[Data under study Boundary: Start]
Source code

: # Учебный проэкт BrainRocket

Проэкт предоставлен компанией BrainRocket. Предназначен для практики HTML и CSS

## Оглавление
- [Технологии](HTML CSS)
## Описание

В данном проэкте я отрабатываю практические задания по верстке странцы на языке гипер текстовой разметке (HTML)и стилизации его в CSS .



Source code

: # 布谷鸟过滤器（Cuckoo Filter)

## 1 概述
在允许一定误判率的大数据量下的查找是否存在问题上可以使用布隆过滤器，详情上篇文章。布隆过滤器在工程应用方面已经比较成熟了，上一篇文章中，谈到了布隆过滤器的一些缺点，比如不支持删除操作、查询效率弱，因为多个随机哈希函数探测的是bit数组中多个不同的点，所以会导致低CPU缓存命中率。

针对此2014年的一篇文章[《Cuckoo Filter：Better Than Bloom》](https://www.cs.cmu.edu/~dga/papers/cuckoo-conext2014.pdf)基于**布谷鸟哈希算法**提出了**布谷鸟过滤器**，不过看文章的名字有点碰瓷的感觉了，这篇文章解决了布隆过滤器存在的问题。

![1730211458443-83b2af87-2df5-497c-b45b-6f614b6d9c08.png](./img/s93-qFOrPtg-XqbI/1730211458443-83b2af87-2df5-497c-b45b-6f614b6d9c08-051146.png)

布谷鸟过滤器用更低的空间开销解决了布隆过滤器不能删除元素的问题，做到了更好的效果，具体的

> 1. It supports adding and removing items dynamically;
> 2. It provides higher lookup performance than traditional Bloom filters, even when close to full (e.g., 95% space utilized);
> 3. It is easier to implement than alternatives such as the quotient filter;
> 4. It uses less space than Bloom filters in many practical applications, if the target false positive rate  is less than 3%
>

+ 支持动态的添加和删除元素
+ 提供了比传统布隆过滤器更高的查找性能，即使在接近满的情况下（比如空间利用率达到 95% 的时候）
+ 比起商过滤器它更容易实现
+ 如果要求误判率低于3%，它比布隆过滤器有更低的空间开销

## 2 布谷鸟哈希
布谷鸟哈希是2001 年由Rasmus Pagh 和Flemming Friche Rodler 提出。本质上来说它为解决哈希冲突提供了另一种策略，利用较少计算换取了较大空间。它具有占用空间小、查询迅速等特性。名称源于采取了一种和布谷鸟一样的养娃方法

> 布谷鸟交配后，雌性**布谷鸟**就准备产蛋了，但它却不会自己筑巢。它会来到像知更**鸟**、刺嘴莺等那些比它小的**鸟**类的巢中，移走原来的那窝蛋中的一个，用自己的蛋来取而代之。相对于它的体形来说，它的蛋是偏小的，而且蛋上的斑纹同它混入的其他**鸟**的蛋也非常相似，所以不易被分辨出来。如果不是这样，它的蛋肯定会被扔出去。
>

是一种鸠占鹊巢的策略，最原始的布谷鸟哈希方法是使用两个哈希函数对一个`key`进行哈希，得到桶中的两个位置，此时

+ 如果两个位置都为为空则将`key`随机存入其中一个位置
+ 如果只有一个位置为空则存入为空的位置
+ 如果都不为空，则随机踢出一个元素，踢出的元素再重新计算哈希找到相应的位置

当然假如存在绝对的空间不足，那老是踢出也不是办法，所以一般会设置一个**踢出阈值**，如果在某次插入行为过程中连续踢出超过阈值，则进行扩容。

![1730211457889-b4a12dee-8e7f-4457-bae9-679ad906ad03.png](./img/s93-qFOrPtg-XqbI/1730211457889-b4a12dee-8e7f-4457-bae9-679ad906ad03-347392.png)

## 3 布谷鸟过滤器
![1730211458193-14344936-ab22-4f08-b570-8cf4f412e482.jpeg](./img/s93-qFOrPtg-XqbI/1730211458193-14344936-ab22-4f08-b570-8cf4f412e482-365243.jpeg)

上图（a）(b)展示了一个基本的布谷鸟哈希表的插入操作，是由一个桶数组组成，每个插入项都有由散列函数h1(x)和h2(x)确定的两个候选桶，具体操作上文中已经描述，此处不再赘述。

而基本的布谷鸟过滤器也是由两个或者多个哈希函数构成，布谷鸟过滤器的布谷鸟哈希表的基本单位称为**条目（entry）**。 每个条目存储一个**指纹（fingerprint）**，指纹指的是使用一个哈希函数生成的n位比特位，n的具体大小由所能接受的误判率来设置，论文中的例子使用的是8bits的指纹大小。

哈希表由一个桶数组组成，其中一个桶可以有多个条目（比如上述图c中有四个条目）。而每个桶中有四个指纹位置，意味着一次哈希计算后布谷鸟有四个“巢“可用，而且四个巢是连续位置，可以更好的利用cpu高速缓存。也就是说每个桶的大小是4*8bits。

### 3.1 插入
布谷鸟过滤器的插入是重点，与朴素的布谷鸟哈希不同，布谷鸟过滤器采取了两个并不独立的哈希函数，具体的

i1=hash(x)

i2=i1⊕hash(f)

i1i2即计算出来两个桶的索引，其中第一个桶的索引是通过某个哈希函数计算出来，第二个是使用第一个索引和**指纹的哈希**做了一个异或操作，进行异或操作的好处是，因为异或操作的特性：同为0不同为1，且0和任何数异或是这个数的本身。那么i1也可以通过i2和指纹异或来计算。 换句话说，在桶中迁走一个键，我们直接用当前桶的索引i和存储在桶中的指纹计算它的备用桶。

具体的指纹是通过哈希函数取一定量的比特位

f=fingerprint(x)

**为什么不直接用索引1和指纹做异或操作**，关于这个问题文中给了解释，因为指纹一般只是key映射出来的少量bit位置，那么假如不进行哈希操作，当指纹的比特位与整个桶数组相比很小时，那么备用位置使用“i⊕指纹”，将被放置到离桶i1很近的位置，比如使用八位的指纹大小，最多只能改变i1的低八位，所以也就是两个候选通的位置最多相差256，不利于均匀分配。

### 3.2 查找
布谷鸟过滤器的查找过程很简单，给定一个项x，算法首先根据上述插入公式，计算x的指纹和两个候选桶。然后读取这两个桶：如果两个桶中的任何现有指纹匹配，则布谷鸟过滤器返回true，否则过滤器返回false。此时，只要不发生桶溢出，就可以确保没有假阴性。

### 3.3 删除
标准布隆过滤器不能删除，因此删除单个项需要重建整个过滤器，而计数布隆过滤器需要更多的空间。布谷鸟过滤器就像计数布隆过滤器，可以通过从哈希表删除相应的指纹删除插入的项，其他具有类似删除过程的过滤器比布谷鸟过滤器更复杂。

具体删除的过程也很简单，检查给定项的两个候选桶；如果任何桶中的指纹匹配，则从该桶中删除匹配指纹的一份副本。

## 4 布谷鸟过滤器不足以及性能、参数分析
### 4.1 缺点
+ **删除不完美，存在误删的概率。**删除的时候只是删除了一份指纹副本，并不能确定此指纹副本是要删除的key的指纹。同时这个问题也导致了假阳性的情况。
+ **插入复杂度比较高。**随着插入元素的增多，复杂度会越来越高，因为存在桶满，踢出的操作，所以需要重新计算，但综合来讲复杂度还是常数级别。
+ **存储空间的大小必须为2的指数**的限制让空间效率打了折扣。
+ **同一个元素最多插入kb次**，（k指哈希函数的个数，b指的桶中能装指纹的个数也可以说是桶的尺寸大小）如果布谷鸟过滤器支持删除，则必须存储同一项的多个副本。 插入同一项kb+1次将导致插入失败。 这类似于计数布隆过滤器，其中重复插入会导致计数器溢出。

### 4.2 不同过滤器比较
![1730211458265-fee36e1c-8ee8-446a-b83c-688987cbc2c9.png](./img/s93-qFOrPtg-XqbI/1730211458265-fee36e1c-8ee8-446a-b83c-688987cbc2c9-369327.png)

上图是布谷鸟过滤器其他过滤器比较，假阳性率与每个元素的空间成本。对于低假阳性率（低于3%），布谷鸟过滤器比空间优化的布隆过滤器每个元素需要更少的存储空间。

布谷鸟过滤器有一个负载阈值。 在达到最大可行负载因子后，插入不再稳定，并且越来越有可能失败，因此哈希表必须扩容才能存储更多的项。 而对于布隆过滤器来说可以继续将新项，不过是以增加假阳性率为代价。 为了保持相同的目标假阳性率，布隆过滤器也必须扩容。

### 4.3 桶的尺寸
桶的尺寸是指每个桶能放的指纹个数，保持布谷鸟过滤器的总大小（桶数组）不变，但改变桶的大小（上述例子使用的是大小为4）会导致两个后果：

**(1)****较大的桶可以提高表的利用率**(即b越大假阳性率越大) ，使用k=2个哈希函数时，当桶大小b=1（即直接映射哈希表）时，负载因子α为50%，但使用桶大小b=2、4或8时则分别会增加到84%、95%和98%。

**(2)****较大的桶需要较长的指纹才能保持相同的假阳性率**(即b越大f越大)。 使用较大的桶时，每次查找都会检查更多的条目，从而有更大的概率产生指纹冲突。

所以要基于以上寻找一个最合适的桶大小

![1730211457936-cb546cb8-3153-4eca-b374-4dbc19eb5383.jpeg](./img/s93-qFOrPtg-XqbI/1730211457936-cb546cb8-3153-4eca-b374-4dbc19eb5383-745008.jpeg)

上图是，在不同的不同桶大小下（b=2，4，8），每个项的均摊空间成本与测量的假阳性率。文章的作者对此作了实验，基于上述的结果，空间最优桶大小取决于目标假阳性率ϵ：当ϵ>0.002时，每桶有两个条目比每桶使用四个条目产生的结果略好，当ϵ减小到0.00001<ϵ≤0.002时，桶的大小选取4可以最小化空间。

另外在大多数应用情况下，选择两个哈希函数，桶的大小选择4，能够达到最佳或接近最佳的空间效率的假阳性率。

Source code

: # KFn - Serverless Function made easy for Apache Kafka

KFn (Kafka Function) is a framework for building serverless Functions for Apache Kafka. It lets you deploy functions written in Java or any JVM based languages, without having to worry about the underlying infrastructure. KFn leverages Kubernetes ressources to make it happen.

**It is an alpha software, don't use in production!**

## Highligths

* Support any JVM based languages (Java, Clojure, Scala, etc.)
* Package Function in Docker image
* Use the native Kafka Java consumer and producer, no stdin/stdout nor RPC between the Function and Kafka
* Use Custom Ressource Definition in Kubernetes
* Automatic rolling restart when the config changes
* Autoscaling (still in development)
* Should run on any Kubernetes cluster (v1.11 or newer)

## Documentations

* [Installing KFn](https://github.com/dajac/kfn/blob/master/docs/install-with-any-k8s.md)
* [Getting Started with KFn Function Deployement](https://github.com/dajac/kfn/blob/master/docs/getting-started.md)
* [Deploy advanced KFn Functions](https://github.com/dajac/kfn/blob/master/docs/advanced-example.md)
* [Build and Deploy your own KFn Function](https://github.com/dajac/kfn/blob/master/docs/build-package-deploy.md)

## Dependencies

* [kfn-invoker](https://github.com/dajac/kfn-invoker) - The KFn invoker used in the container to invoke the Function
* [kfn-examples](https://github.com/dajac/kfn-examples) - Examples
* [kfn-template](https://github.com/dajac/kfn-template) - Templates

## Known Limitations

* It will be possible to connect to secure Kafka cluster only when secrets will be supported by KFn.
[Data under study Boundary: End]
* How to complete this task:
The lines you return should be those above that contain the word "filters", every one of them.

* Result of the task:
> 2. It provides higher lookup performance than traditional Bloom filters, even when close to full (e.g., 95% space utilized);
> 4. It uses less space than Bloom filters in many practical applications, if the target false positive rate  is less than 3%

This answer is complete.